## Problem requirements:
The answer must consist of every line from the data that holds the string "waiting".

## Data under study:
▼▼▼

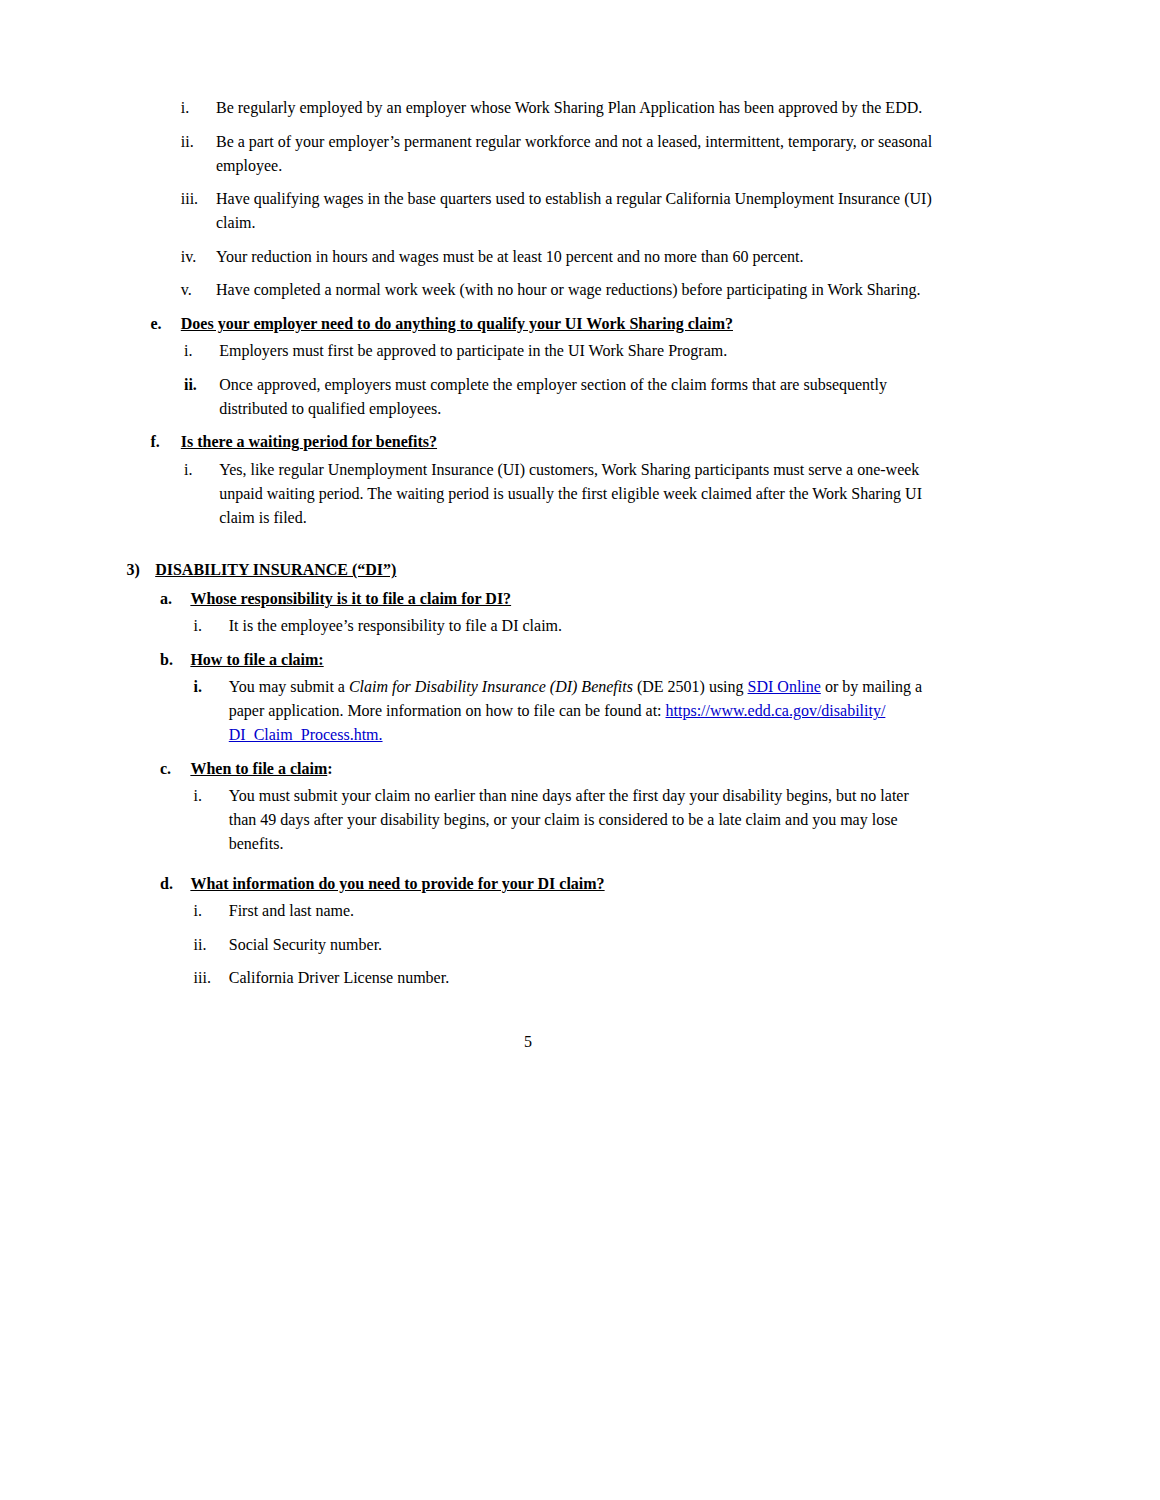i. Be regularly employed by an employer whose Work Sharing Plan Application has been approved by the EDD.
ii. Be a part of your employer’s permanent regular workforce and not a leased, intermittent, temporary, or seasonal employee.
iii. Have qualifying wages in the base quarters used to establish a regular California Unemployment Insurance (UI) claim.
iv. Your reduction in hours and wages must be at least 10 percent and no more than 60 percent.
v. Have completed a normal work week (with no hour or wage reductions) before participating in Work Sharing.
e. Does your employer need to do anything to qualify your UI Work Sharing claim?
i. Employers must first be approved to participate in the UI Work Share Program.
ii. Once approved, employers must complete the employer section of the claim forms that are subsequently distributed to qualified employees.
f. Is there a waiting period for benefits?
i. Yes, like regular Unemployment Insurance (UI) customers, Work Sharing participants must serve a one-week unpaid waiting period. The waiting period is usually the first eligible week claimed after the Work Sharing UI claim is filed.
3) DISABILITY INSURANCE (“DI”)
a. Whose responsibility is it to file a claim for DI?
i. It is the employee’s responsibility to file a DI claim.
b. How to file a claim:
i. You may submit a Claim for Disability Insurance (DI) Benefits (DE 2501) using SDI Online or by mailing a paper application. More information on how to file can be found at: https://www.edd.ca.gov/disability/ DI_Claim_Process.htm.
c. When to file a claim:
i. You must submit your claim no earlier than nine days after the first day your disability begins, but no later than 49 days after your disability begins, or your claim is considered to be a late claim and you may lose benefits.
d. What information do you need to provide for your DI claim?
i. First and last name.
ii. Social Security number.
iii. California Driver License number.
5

▲▲▲
▼▼▼

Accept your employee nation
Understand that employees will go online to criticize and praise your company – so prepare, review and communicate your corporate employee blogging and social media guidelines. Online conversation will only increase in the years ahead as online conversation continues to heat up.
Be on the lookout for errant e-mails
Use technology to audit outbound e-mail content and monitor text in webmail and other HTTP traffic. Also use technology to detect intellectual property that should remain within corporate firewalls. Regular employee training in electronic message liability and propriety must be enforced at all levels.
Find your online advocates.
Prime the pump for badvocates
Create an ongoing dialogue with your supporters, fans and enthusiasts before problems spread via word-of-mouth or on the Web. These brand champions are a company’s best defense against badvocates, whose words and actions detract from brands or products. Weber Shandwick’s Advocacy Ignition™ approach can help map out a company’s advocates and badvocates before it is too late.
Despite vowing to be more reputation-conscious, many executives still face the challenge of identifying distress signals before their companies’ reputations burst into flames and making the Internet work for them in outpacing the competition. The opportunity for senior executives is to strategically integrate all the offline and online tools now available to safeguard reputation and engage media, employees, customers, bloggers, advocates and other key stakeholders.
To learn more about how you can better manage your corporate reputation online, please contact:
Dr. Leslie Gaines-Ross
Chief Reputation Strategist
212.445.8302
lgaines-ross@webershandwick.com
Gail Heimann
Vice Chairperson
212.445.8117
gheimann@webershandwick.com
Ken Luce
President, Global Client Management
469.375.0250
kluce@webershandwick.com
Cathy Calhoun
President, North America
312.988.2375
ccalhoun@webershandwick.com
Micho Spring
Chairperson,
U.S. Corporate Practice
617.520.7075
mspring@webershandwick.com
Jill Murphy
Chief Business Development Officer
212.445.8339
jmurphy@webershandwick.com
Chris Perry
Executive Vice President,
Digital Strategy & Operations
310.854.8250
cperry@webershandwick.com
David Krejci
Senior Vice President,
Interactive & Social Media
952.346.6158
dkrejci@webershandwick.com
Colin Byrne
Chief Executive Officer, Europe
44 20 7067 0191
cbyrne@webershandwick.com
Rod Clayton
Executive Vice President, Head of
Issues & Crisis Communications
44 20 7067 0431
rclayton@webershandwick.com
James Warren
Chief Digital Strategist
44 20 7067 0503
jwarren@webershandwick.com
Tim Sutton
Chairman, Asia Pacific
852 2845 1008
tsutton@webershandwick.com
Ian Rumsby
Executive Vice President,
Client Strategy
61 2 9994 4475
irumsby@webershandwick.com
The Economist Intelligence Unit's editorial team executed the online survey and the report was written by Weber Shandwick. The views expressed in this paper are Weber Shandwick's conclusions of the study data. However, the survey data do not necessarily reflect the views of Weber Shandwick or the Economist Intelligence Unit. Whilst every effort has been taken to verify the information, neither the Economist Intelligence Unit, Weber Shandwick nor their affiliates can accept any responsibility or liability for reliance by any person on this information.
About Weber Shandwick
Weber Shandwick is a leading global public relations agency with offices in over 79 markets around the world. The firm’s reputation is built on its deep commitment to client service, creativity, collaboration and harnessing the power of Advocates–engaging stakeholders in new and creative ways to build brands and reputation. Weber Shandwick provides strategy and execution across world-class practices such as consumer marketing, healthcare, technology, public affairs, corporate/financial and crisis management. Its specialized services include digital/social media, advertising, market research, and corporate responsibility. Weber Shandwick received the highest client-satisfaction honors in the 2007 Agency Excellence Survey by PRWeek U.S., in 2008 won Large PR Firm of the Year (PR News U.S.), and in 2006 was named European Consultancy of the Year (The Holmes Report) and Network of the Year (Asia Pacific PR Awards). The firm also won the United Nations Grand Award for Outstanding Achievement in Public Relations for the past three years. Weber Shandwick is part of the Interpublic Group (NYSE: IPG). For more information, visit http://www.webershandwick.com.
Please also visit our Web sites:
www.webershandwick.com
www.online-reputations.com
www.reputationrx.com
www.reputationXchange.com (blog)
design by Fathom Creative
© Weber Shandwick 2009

▲▲▲
▼▼▼

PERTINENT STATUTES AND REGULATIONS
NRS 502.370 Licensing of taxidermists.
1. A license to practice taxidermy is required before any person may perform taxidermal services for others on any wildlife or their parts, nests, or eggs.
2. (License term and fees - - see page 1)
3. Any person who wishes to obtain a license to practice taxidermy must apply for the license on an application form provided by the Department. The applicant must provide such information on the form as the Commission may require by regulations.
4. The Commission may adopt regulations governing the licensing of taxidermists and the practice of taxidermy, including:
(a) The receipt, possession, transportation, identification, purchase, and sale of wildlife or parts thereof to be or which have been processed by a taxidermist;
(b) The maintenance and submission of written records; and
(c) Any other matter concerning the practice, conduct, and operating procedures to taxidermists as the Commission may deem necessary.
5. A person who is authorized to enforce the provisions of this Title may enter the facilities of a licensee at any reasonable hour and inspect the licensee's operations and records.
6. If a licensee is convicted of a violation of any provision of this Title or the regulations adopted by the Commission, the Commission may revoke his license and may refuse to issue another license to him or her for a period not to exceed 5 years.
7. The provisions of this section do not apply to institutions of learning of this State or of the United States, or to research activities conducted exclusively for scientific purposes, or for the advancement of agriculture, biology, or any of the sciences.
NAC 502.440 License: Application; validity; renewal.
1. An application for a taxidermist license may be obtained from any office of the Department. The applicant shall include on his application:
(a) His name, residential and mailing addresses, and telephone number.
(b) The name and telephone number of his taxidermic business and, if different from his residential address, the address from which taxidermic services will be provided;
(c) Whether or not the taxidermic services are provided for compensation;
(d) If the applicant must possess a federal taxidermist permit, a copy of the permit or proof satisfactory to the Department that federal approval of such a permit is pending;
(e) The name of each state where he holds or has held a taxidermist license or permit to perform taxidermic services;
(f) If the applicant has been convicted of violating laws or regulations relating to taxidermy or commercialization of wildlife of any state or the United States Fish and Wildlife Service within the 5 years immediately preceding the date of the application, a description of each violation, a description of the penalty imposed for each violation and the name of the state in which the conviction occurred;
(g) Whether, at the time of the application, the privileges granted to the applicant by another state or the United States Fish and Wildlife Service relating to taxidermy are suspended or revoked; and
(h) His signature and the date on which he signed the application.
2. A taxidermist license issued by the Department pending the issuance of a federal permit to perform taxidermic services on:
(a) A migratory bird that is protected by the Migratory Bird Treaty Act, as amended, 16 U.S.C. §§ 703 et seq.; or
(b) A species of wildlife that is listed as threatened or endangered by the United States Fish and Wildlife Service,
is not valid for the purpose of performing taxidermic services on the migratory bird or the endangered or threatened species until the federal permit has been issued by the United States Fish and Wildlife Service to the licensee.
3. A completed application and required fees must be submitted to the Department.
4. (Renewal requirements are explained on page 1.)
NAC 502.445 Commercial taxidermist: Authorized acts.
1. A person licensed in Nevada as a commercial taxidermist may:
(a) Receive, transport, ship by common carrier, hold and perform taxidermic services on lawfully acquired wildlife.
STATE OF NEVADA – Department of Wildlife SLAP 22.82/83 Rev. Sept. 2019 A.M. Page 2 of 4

▲▲▲

## Answer section:
f. Is there a waiting period for benefits?
i. Yes, like regular Unemployment Insurance (UI) customers, Work Sharing participants must serve a one-week unpaid waiting period. The waiting period is usually the first eligible week claimed after the Work Sharing UI claim is filed.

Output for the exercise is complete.